Although defense counsel's excellent cross-examination certainly highlighted in a summary fashion weaknesses in Dr. Bruno-Golden's testimony, Dr. Bruno-Golden's answer to this question, while perhaps technically correct, is misleading. Her answer considers issues relating not simply to the methodology, but also to her ultimate conclusions, such as errors in score calculation, which the trial court properly did not consider as administration errors. Such issues affecting the weight of the evidence are better left to the determination of the fact finder. Langill, ___ N.H. at ___, 945 A.2d 1. Dr. Bruno-Golden's answer also includes reference to alleged errors that may in reality not have been errors at all (e.g., the question presumes that Dr. Bruno-Golden was required to administer all the subtests of a particular test battery), and to tests that were not critical to her conclusions. Thus, the trial court erred in relying upon this misleading answer to support its finding that Dr. Bruno-Golden's administration errors rendered her testimony unreliable.
Furthermore, even considering Dr. Bruno-Golden's administration errors as a whole, the evidence does not support a finding that these errors so altered the BPA as to skew the methodology itself. Id. Notably, the evidence reveals that Dr. *196 Bruno-Golden's only arguably true error was exceeding the time limits for certain of the WISC subtests. As for the other errors cited by the defendants, either: (1) the trial court did not explicitly find that they were errors; (2) they occurred on tests that were not critical to Dr. Bruno-Golden's conclusions, i.e., tests that she used to eliminate certain hypotheses; or (3) the evidence did not support a finding that they were in fact errors. Because we have already found that Dr. Bruno-Golden's errors on the WISC subtests did not render the entire methodology unreliable, we reverse the trial court's finding that Dr. Bruno-Golden unreliably applied the methodology to the facts of this case, see RSA 516:29-a, I(c), and its orders excluding her testimony and dismissing the plaintiff's writ.
IV. Conclusion
The trial court excluded Dr. Bithoney's testimony because his testimony was based almost entirely upon Dr. Bruno-Golden's proposed testimony, which it found to be unreliable. Given our conclusion that Dr. Bruno-Golden's testimony is reliable and admissible, we do not reach the plaintiff's remaining arguments concerning Dr. Bithoney's testimony. We vacate the court's ruling excluding Dr. Bithoney's testimony and remand for further proceedings consistent with this opinion.

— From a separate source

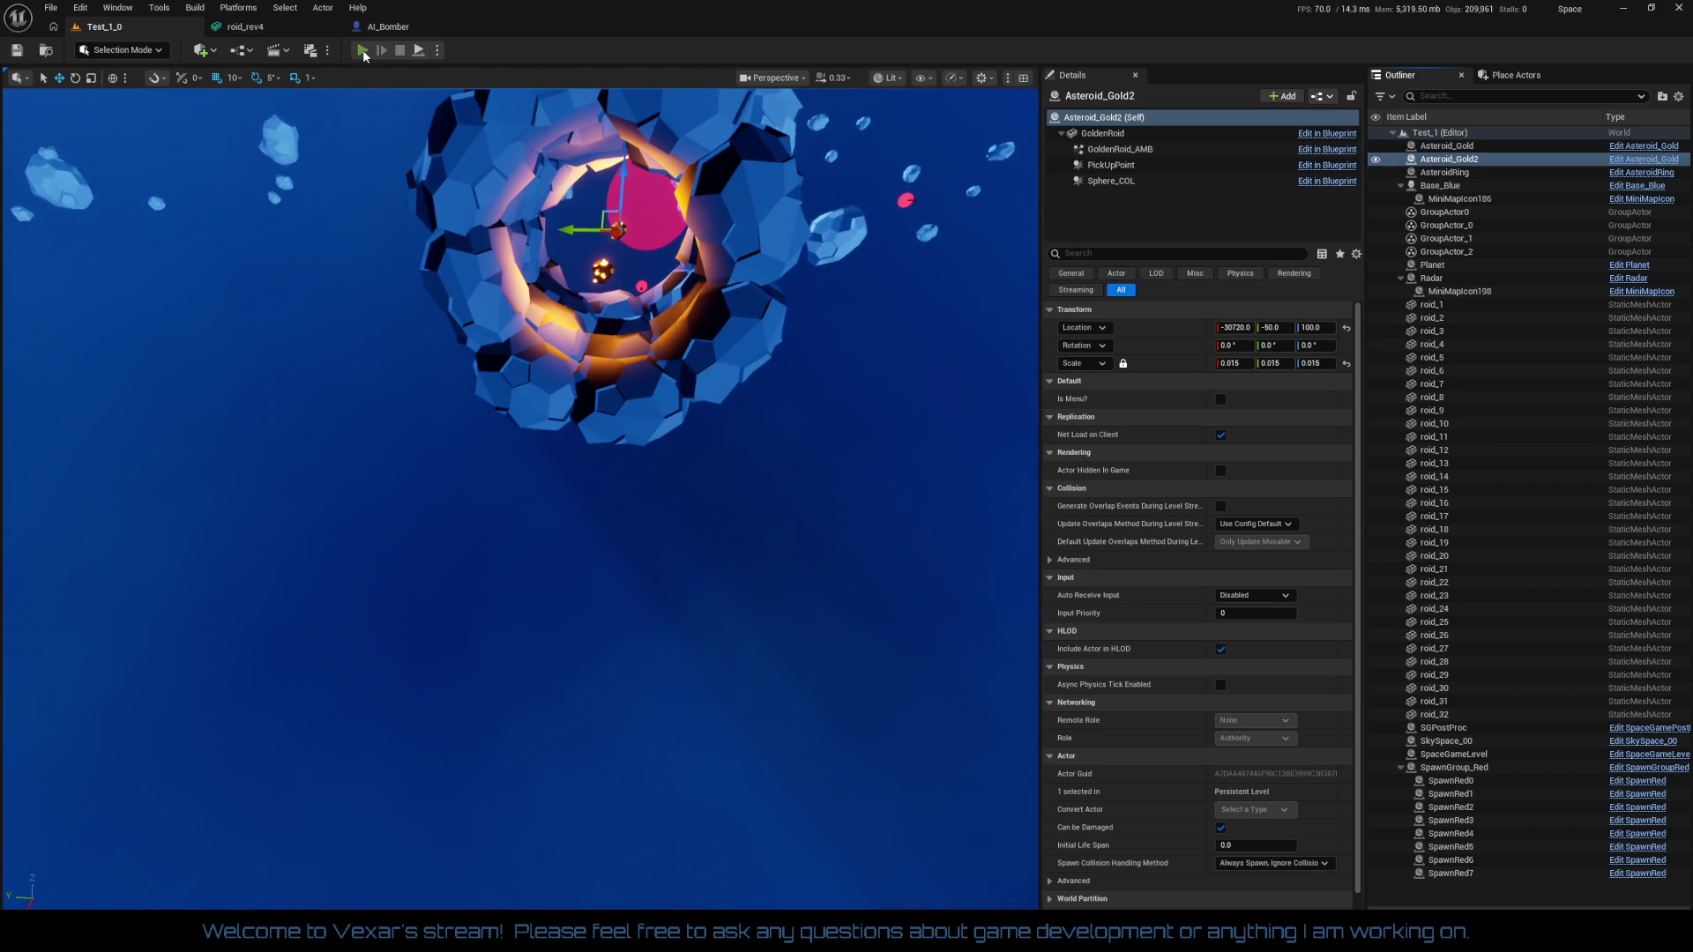
{"action": "left_click", "coordinate": [362, 50]}
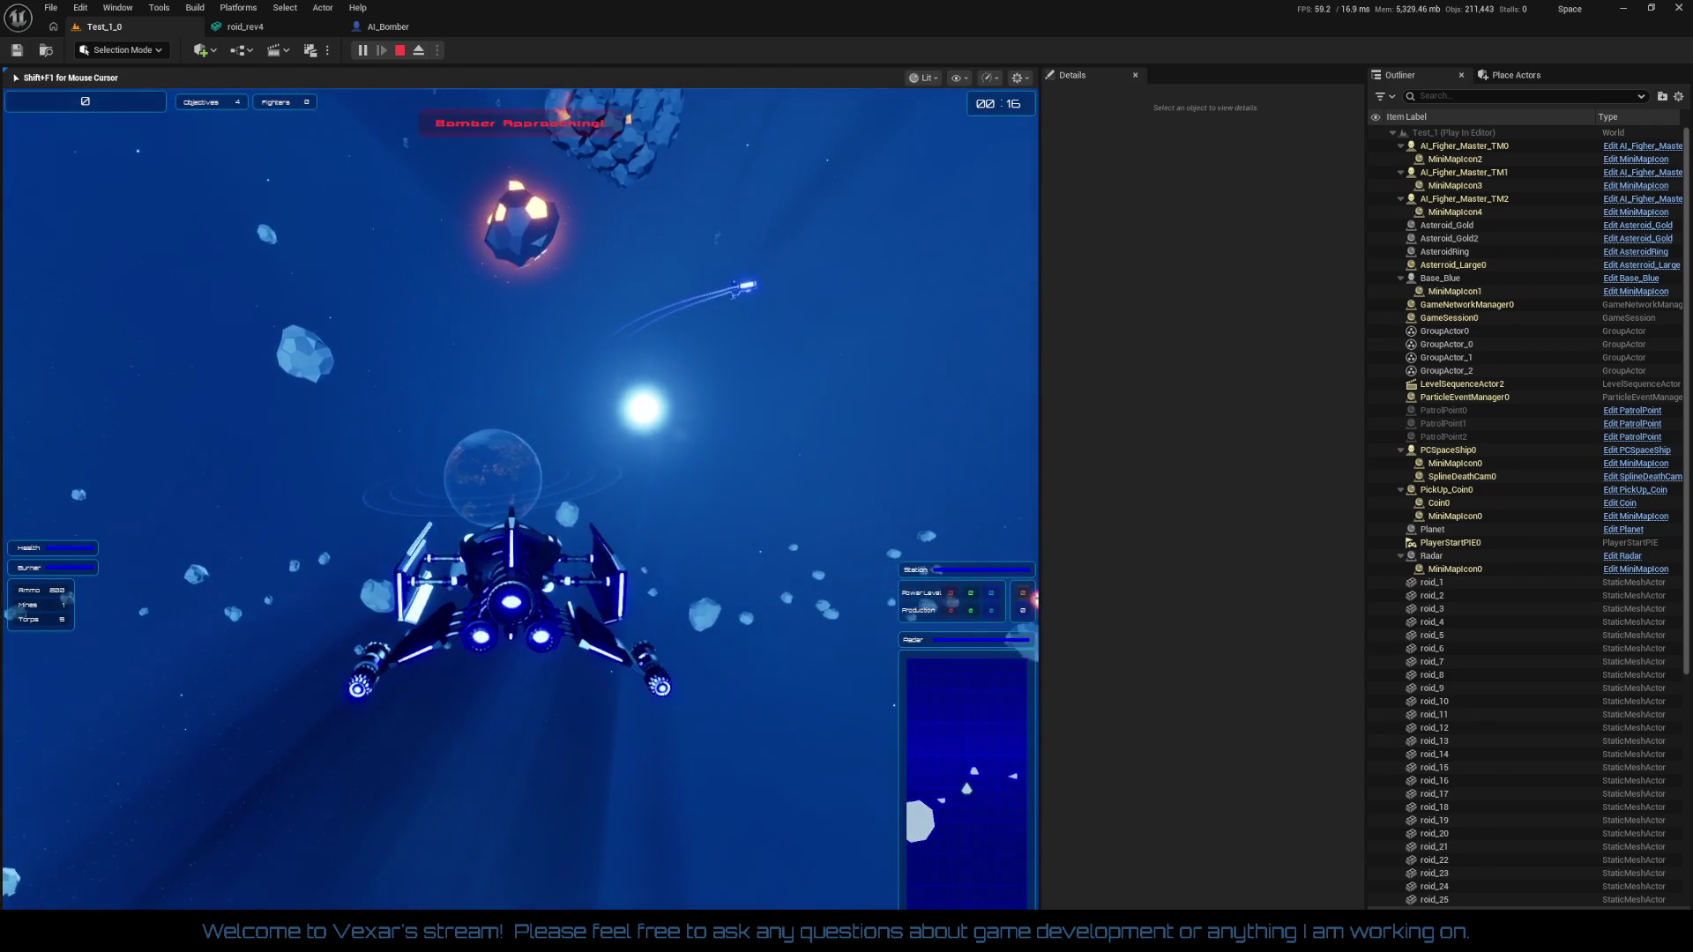
{"action": "key", "text": "Escape"}
Select roid_1 through roid_32 plus the group actors and frame them in view
{"action": "left_click_drag", "start_coordinate": [411, 339], "coordinate": [411, 480]}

Reversed in part; vacated in part; and remanded.
BRODERICK, C.J., and DALIANIS and GALWAY, JJ., concurred.
NOTES
[1] We note that, although this particular source is not in the record, consistent with the practice of other courts, we may consider it to fully understand the science at issue in this case. See, e.g., Ballew v. Georgia, 435 U.S. 223, 231-32 n. 10, 232-39, 98 S.Ct. 1029, 55 L.Ed.2d 234 (1978) (noting that although only "some" of the studies "ha[d] been pressed upon [the Court] by the parties," the Court considered all of the cited sources "carefully because they provide[d] the only basis, besides judicial hunch, for a decision"); State v. O'Key, 321 Or. 285, 899 P.2d 663, 682, 686 (1995) (en banc) (evaluating the reliability of the Horizontal Gaze Nystagmus test based partly upon its "own research" and "numerous other sources" not in the record); see also Monahan & Walker, Judicial Use of Social Science Research, 15 Law & Hum. Behav. 571, 571 (1991) ("Increasingly in recent decades, courts have sought out research data on their own when the parties have failed to provide them."). But see Ballew, 435 U.S. at 246, 98 S.Ct. 1029 (Powell, J. concurring) (criticizing majority's "heavy reliance" upon studies not "subjected to the traditional testing mechanisms of the adversary process.").